L’élection à la Présidence de l’Université de Cocody s’est déroulée le vendredi dernier avec la victoire du Pr Aké N’gbo. Quelle est donc, l’espoir que vous placez en ce nouveau Président ?
D’abord, je souhaite que le nouveau Président de l’Université de Cocody avec tous les Présidents des autres Universités publiques, œuvrent au changement des textes qui régissent l’élection des Présidents d’Université. Ces textes sont tels qu’aujourd’hui la probabilité pour avoir un Président d’Université populaire et compétent est faible. Parce que ces élections compte tenu de leur mode sont fortement influencées par la politique et par l’argent. On achète les voix. Donc ceux qui sont élus à la tête de nos Universités Publiques, sont généralement des Présidents qui sont politiquement très soutenus et qui déboursent des sommes importantes pour acheter les voix. Et je crois que ce n’est pas vraiment la meilleure manière de voter un Président d’Université. Donc, pour moi, cela doit changer, c’est pourquoi, la CNEC a proposé un enseignant, une voix. Nous avons proposé que tous les enseignants votent. C’est-à-dire à l’Université de Cocody, les 1200 enseignants doivent voter, de la même manière que tous les enseignants de Bouaké et d’Abobo-Adjamé doivent élire leurs Présidents et non seulement les membres du conseil comme les textes actuels le stipulent. Je pense qu’avec les expériences que nous avons, nous pouvons affirmer qu’avec ce mode actuel, la probabilité d’avoir un Président populaire et efficace est faible.

A entendre le Pr Traoré Flavien, les élections à la Présidence de nos Universités publiques, sont plus politiques qu’académiques?
Vous savez de façon traditionnelle que l’enseignement supérieur et la recherche scientifique sont considérés comme un secteur de contestation. Donc la classe politique essaie pour cette raison d’avoir la main mise sur ce secteur d’activité. On y met beaucoup d’argent, plusieurs millions de FCFA, lorsqu’il y a des élections. Et ces facteurs font que, souvent, arrivent à la tête de ces Institutions des personnes qui ne sont pas très populaires et des personnes qui ne sont pas également très compétentes. Ce que nous souhaitons c’est que tous les enseignants et chercheurs d’une Université puissent voter le Président de l’Université. Pareil pour le Directeur d’un centre de recherche qui doit être voté par tous les chercheurs du centre. Même dans les Grandes Ecoles où les Directeurs sont encore nommés, il faut que ces derniers soient aussi votés par tous les enseignants et tous les chercheurs. Ainsi il sera très difficile aux politiques de corrompre la grande majorité des enseignants. Ce qui permettra d’accroître la probabilité d’avoir à la tête de ces structures d’enseignement supérieur des personnes populaires et compétentes. Sur ce sujet, la CNEC a fait des propositions au ministre de l’enseignement supérieur et de la recherche scientifique. Mais depuis plus de trois ans, ces propositions n’ont pas été retenues par ce ministère. Toutefois, nous allons continuer le combat pour que dans quatre ans les textes puissent être modifiés afin que tous les enseignants du supérieur et tous les chercheurs des Universités publiques, des Grandes Ecoles, et les chercheurs des centres de recherches puissent participer sans exception à la désignation de celui qui va avoir la destinée de leur structure.

• _CONSIGNE 1_
D'après l'extrait sur l'élection à l'Université de Cocody, qui a remporté l'élection à la Présidence ?
Les entrées n'ont aucun rapport avec l'extrait.

• _DONNÉES DE L'EXERCICE_
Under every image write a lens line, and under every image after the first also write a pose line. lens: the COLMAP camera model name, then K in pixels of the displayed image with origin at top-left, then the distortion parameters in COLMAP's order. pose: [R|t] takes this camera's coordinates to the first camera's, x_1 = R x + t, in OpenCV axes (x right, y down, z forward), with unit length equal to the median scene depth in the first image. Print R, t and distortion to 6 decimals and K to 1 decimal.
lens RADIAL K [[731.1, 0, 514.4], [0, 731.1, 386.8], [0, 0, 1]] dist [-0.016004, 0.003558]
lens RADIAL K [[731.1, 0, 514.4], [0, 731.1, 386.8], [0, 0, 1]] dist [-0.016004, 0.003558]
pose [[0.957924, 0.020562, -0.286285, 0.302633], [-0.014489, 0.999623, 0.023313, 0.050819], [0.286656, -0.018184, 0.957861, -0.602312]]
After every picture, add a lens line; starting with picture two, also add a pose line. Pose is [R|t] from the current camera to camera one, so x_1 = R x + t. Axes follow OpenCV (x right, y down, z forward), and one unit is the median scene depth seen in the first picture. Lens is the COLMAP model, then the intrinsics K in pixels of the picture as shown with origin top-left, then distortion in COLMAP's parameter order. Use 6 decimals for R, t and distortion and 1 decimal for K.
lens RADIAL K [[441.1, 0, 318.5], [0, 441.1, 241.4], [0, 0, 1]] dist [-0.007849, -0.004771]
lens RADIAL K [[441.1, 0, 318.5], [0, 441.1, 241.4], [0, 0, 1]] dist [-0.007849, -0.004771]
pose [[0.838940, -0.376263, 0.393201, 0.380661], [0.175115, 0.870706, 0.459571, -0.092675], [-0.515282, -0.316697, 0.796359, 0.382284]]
--
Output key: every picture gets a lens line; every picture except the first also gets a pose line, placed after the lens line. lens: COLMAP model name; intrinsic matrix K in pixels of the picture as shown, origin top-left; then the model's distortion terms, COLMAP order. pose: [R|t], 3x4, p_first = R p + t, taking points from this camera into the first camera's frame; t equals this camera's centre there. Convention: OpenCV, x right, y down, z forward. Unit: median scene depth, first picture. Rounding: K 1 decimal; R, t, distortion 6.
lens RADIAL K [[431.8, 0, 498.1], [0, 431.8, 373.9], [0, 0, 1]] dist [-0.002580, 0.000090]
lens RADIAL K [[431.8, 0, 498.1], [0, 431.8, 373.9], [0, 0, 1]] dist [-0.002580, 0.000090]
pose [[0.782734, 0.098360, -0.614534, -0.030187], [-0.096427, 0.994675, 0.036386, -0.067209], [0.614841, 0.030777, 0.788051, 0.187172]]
...
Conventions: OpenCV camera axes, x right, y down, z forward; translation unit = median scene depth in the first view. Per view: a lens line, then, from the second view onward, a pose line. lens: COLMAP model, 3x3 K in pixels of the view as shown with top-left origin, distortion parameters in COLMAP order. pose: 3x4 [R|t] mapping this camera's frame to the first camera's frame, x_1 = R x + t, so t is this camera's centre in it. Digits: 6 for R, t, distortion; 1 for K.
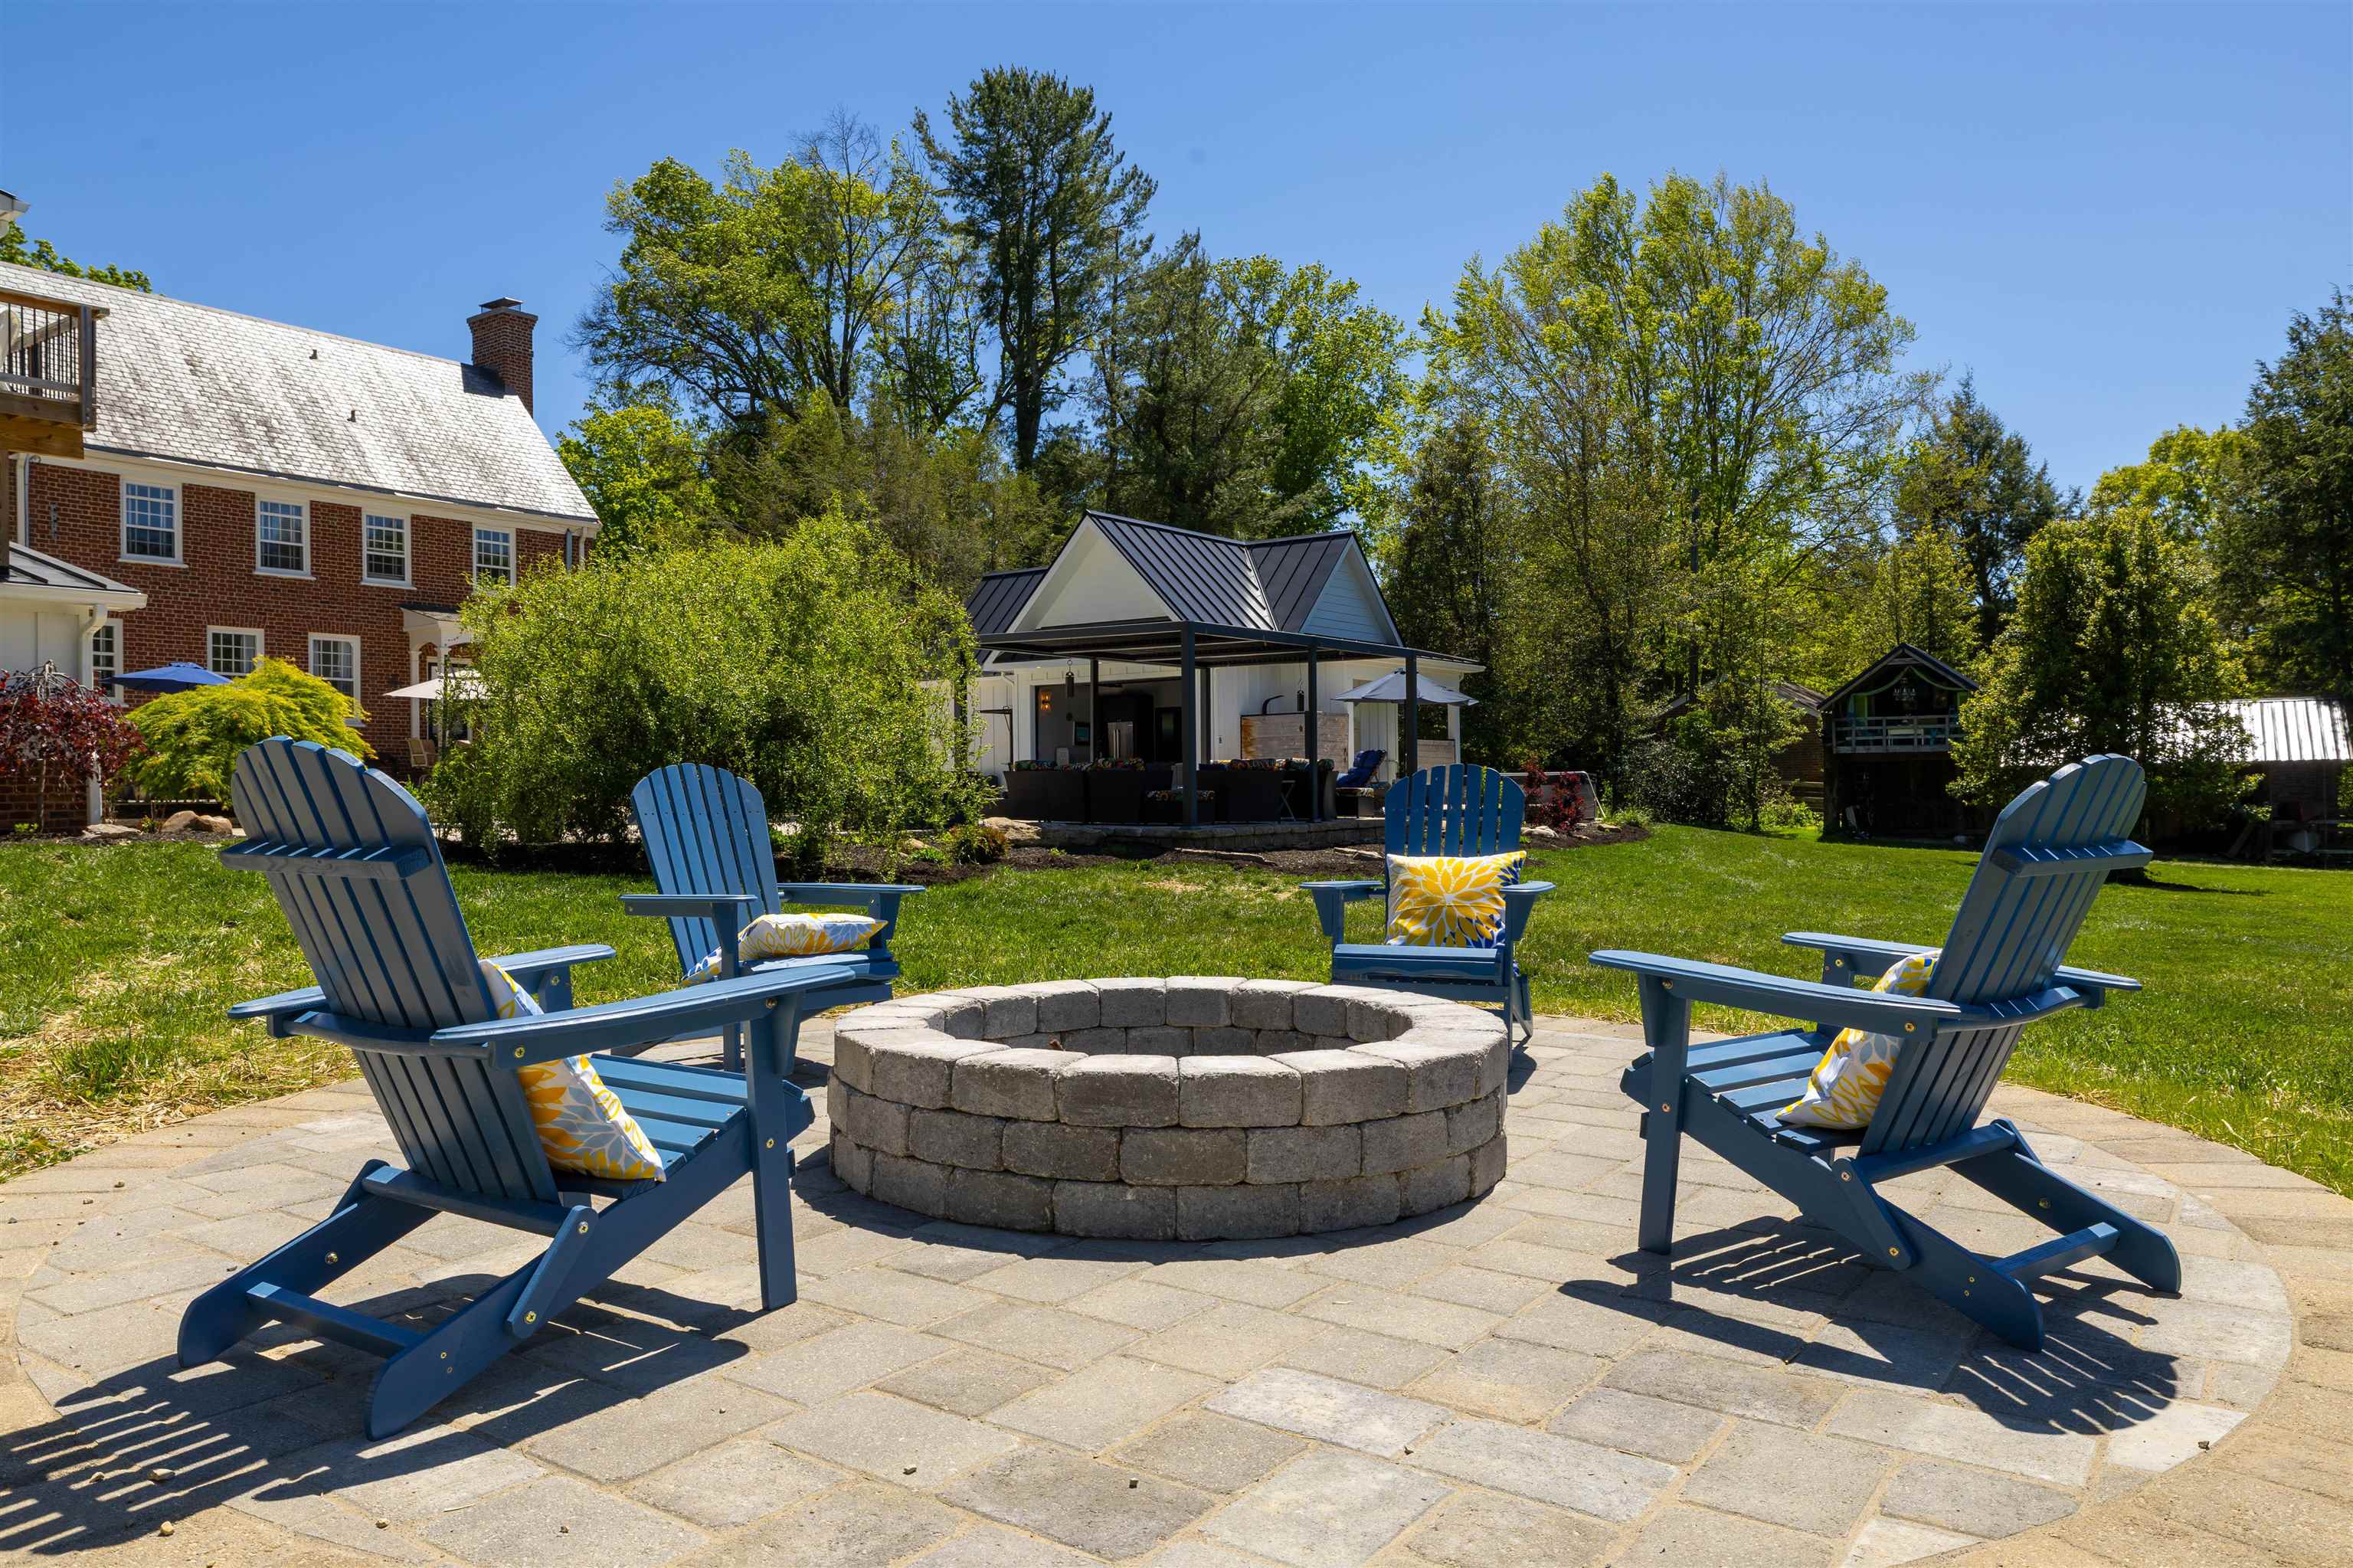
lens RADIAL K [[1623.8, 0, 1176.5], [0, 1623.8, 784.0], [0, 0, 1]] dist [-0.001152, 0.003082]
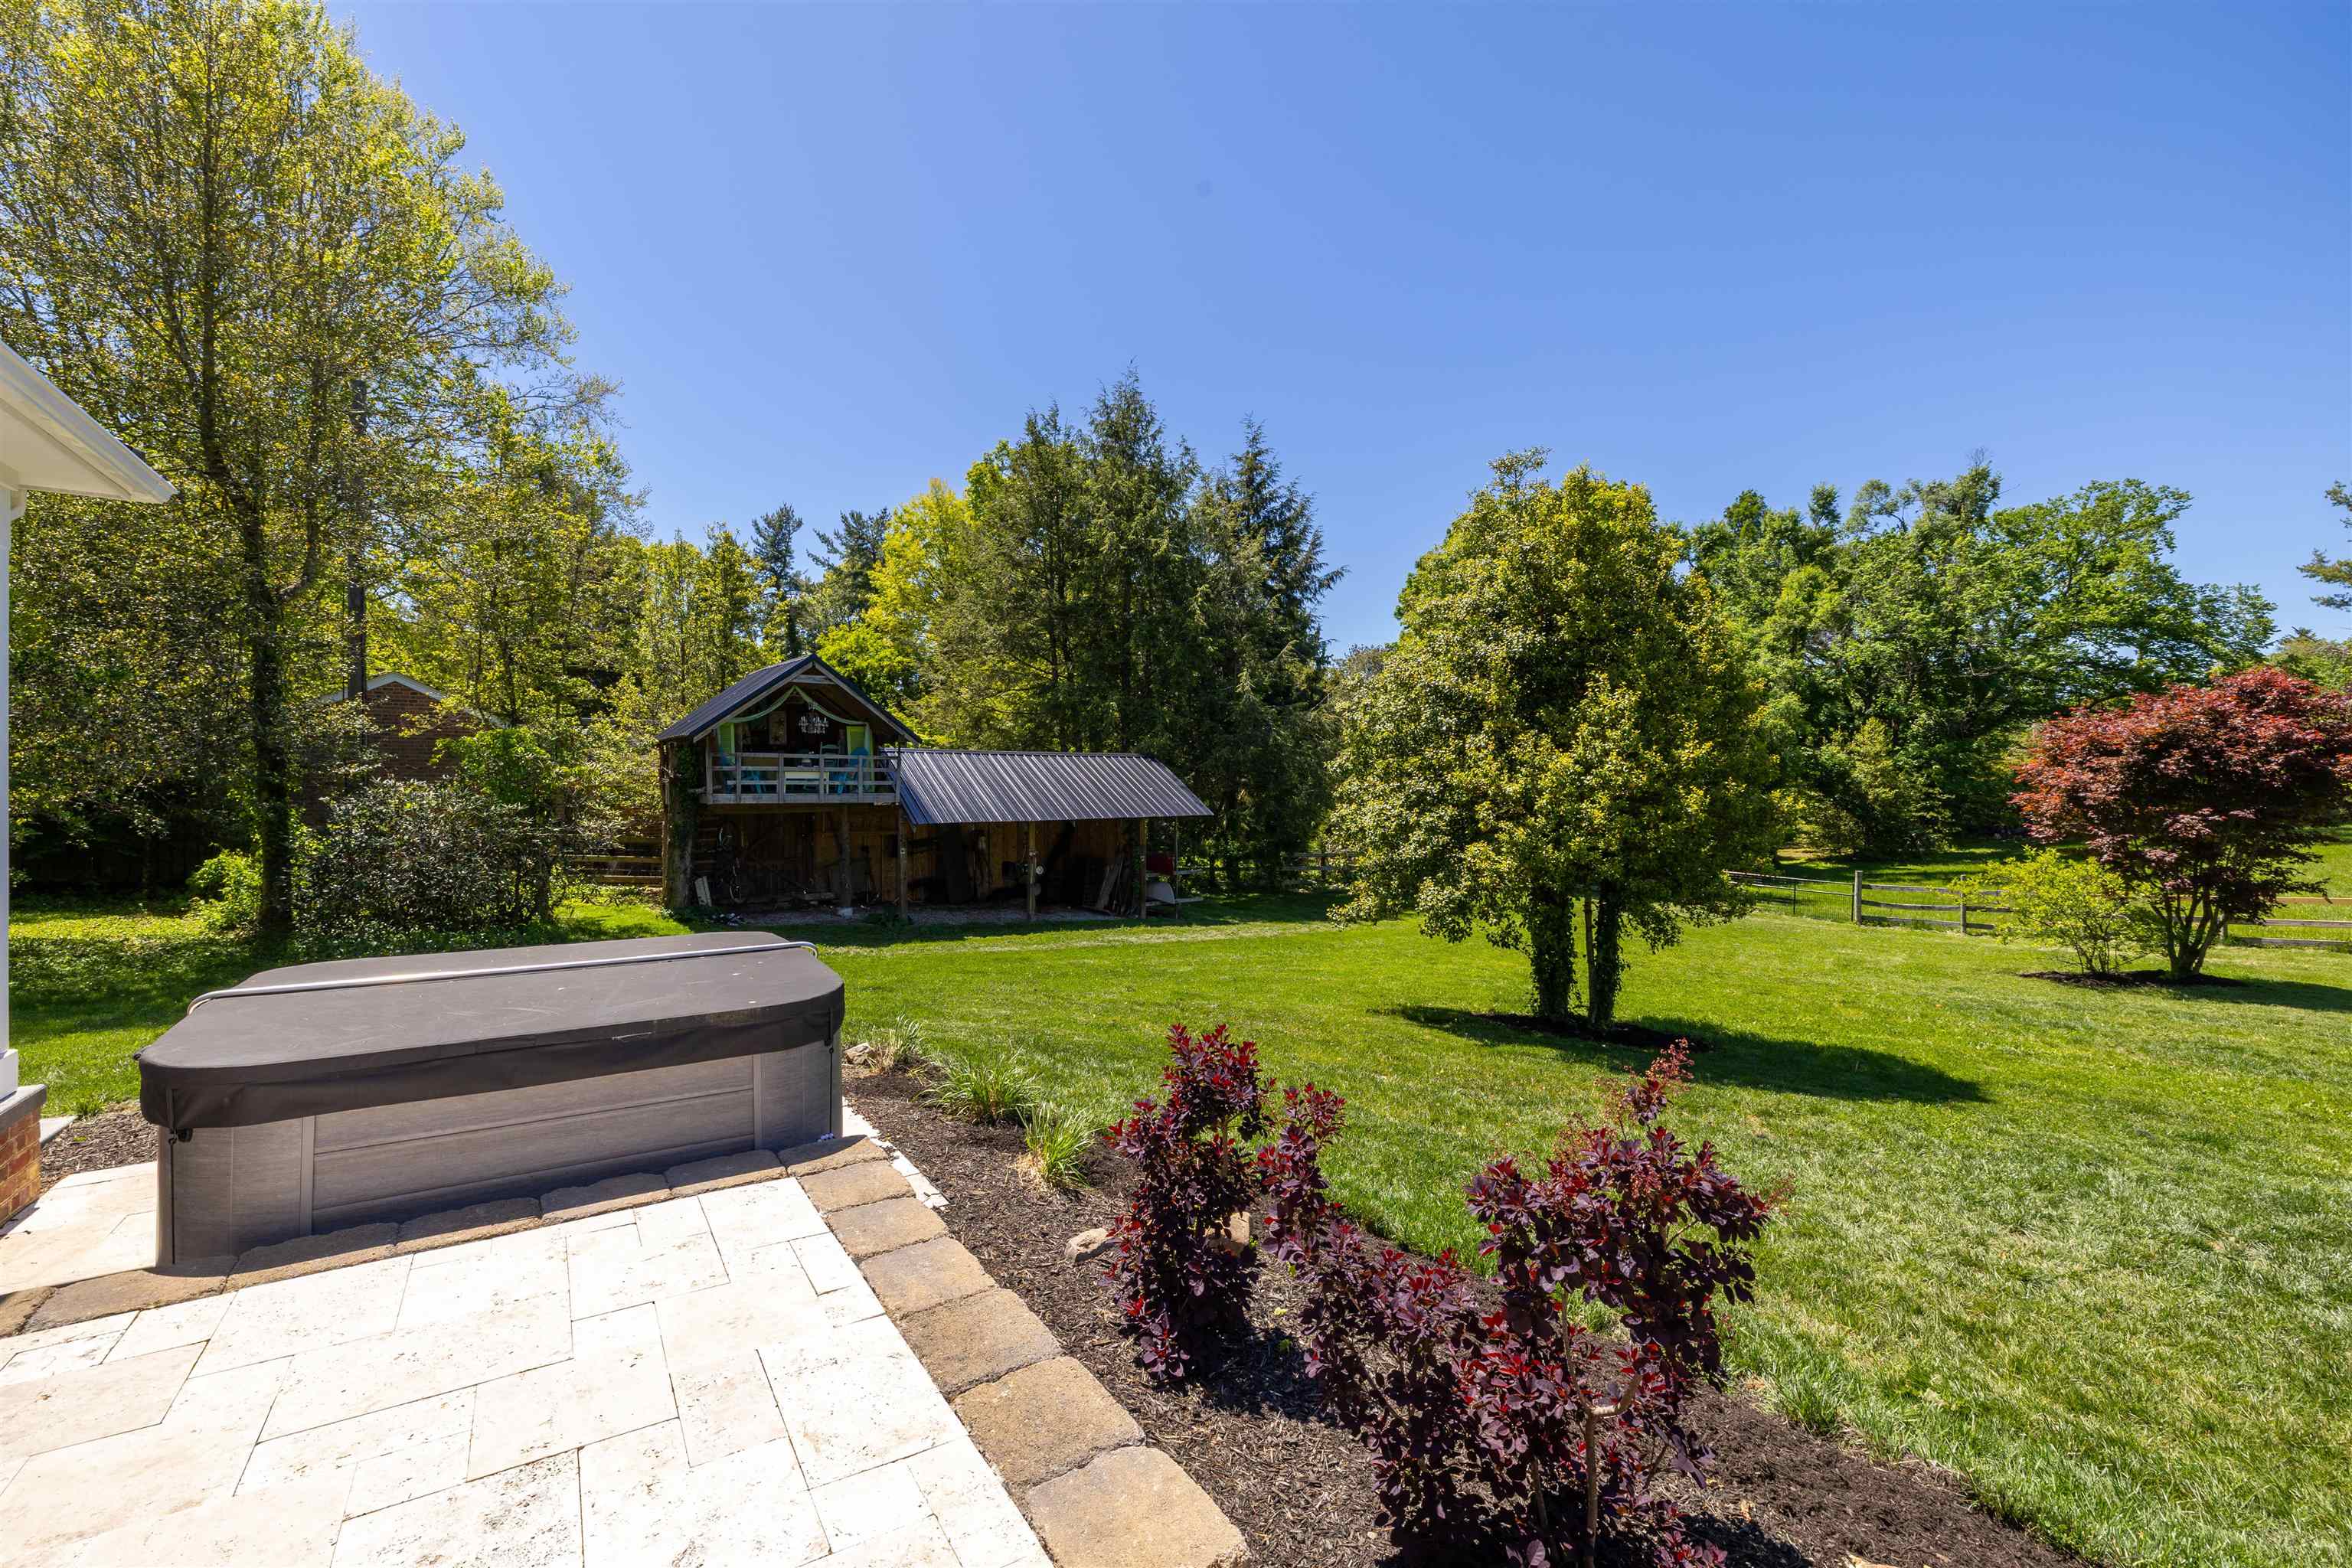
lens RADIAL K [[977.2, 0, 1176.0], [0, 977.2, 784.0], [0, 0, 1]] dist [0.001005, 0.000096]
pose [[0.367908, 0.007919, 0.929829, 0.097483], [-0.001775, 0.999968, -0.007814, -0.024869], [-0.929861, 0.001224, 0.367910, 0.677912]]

• _CONSIGNE 2_
Recopiez, dans les entrées, la partie qui commence par la ligne contenant « Conventions: OpenCV camera » et se termine par celle contenant « dist [-0.001152, 0.003082] », ces deux lignes comprises. Laissez les images de côté.

• _RÉPONSE 1_
Le Pr Aké N'gbo.

• _RÉPONSE 2_
Conventions: OpenCV camera axes, x right, y down, z forward; translation unit = median scene depth in the first view. Per view: a lens line, then, from the second view onward, a pose line. lens: COLMAP model, 3x3 K in pixels of the view as shown with top-left origin, distortion parameters in COLMAP order. pose: 3x4 [R|t] mapping this camera's frame to the first camera's frame, x_1 = R x + t, so t is this camera's centre in it. Digits: 6 for R, t, distortion; 1 for K.
lens RADIAL K [[1623.8, 0, 1176.5], [0, 1623.8, 784.0], [0, 0, 1]] dist [-0.001152, 0.003082]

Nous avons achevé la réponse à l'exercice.